According to Nvidia, since the platform’s open beta launch in December, Omniverse has been downloaded by more than 50,000 individual creators. And professionals at over 500 companies, including South Park and Lockheed Martin, are evaluating the platform.

“Omniverse connects worlds by enabling the vision of the metaverse to become a reality,” said Richard Kerris, vice president of the Omniverse development platform at Nvidia. “With input from developers, partners and customers, we’re advancing this revolutionary platform so that everyone from individuals to large enterprises can work with others to build amazing virtual worlds that look, feel and behave just as the physical world does.”

When Kerris speaks to the “metaverse,” he is talking about virtual worlds being connected together that are shared, interactive and collaborative. That’s the vision that Nvidia has baked into its Omniverse platform and has been the driving force behind its creation.

Not only does Omniverse create shared, interactive worlds, but it also accurately simulates the real world. As a result, it can create “digital twins” of what exists in the real world.

This has allowed BMW Group to use the platform to create an accurate simulation of a factory in Germany with humans and robots working together. It allowed the company to optimize worker safety and efficiency, train robots to perform tasks and change its assembly lines.

Nvidia also announced its is extending its developer program for Omniverse. Developers may now build custom extensions and microservices on the Omniverse Kit. There are more than 200 pre-built extensions already available with source code as examples.

Through the Nvidia Developer Program, the company will open up the platform to its 2.5 million developers around the world, which includes an exclusive suite of tools, resources and training available for members.

Nvidia RTX A2000

The RTX A2000, Nvidia’s newest offering in the RTX lineup, becomes the company’s most compact, power-efficient graphics processing unit designed for small-form-factor workstations. It also delivers real-time ray tracing and artificial intelligence acceleration capabilities using Nvidia RTX technology.

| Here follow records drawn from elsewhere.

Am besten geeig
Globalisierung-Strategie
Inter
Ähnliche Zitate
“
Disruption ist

The new compact design will make it easy to access RTX technology anywhere, especially at home, when remote work is becoming the norm. Since Nvidia Omniverse is powered by RTX, the A2000 will make remote collaboration for teams even easier.

For a low-profile design, it packs a lot of powerful specifications. It can provide up to five times the rendering performance from the previous generation in ray tracing with RTX on and has 104 third-generation Tensor Cores to enable artificial intelligence applications and tools. And with up to 6 gigabytes of GPU memory, it also supports error-free computing with Error Code Correction capability as well.

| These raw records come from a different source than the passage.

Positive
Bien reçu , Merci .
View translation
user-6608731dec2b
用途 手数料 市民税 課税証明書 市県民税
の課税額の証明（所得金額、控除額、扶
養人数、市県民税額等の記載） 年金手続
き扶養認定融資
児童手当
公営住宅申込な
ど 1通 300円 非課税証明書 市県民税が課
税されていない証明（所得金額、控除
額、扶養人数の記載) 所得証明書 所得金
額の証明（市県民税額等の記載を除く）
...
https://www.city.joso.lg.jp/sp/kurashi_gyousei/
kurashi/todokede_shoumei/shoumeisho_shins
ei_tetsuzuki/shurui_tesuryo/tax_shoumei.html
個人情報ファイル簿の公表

“The Nvidia RTX A2000 offers impressive speed and handles 3D design and visual computing files like a champ,” said Steven Blevins, director of the digital practice at Cuhaci & Peterson, an architectural engineering and design firm. “We’ve reduced high-fidelity rendering times from several hours in our Revit BIM software platform with occasional crashes to a smooth five or six minutes for ray-traced scenes.”

The Nvidia RTX A2000 desktop GPU will be available in October from manufacturers including ASUSTek Computer Inc., BOXX Technologies, Dell Technologies Inc., HP Inc. and Lenovo Group Ltd., as well as Nvidia’s own distributors.